§ **WHAT YOU ARE ASKED TO DO**: Transcribe word for word the lines below from the line with "en. Los 23.000" through the line with "务、医疗、供应链等多领域拓展，实现数据共享与可信", ends included.

§ **DATA SECTION**:
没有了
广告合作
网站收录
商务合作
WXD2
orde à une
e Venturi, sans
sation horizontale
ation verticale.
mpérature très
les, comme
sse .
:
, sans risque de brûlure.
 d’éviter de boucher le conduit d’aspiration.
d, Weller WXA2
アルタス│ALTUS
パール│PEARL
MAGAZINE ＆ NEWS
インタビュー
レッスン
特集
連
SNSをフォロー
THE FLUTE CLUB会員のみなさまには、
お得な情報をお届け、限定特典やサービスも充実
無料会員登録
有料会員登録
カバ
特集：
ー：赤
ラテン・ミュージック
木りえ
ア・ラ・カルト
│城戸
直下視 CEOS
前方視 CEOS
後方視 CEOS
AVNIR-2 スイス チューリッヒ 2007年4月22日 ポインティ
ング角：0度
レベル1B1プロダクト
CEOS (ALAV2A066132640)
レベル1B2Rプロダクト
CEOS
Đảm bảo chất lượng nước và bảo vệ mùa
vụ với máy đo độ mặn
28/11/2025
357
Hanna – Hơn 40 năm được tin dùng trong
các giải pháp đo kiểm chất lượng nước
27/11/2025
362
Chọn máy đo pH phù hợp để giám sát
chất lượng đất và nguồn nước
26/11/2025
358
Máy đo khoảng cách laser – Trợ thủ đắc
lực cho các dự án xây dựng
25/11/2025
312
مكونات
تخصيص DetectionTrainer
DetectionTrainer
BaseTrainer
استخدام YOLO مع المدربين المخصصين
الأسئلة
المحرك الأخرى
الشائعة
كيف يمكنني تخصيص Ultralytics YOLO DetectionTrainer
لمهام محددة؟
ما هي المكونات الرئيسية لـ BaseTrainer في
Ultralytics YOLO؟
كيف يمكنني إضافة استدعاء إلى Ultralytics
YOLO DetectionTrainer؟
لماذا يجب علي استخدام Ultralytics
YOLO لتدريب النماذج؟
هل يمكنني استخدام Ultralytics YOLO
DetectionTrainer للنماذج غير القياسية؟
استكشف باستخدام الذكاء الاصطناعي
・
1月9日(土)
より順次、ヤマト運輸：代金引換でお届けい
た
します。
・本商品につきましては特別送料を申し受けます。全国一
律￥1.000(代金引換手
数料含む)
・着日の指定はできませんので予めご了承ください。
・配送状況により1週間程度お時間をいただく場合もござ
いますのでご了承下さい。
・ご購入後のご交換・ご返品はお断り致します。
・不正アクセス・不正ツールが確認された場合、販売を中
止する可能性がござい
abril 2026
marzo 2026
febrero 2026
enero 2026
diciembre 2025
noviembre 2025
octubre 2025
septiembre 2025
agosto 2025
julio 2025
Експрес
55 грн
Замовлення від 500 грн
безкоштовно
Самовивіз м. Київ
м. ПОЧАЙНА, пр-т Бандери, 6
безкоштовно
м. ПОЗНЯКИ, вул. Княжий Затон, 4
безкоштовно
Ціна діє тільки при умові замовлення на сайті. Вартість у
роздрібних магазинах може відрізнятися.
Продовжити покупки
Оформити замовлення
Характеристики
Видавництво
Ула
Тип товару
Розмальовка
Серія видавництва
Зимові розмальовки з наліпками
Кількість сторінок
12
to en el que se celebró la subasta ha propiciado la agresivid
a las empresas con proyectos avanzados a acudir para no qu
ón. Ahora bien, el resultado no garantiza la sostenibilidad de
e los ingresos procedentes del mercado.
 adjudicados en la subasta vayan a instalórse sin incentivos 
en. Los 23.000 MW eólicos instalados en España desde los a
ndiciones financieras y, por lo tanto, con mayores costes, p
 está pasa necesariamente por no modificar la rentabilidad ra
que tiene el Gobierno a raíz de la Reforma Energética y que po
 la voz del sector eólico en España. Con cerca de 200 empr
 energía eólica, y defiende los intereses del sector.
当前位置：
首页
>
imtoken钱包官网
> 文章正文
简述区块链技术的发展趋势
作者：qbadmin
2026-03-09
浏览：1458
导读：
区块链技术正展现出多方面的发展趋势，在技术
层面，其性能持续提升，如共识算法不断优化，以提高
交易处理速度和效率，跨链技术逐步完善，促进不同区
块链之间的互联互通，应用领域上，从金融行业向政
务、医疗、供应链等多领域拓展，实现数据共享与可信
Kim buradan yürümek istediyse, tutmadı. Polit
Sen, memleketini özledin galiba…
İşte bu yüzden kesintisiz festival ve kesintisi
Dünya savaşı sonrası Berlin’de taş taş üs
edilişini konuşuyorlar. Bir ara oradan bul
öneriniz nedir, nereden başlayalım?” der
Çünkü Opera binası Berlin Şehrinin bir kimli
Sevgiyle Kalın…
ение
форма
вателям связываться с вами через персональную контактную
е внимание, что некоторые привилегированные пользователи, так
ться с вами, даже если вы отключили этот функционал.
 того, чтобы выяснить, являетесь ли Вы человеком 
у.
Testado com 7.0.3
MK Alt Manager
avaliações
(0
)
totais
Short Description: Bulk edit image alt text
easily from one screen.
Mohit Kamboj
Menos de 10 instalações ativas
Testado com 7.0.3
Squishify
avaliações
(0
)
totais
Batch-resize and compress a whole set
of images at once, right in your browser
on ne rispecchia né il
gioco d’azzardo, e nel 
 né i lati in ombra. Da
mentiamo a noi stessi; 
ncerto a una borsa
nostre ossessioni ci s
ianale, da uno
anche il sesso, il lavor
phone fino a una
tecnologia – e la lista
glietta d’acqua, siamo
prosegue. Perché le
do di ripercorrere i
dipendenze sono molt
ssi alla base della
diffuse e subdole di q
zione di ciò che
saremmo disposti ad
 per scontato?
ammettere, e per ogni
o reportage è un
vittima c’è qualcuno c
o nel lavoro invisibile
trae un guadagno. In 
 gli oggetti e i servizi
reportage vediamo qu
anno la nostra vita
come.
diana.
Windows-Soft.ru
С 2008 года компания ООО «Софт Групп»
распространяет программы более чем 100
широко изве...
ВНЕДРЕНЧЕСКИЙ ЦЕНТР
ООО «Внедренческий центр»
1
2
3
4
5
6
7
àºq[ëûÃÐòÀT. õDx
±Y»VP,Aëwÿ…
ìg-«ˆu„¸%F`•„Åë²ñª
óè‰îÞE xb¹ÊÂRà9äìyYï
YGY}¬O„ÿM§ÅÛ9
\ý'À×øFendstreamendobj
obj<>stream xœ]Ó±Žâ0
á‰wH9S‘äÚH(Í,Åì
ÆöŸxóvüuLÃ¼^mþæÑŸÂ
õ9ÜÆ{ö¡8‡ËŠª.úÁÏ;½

§ **WRITTEN SOLUTION**:
en. Los 23.000 MW eólicos instalados en España desde los a
ndiciones financieras y, por lo tanto, con mayores costes, p
 está pasa necesariamente por no modificar la rentabilidad ra
que tiene el Gobierno a raíz de la Reforma Energética y que po
 la voz del sector eólico en España. Con cerca de 200 empr
 energía eólica, y defiende los intereses del sector.
当前位置：
首页
>
imtoken钱包官网
> 文章正文
简述区块链技术的发展趋势
作者：qbadmin
2026-03-09
浏览：1458
导读：
区块链技术正展现出多方面的发展趋势，在技术
层面，其性能持续提升，如共识算法不断优化，以提高
交易处理速度和效率，跨链技术逐步完善，促进不同区
块链之间的互联互通，应用领域上，从金融行业向政
务、医疗、供应链等多领域拓展，实现数据共享与可信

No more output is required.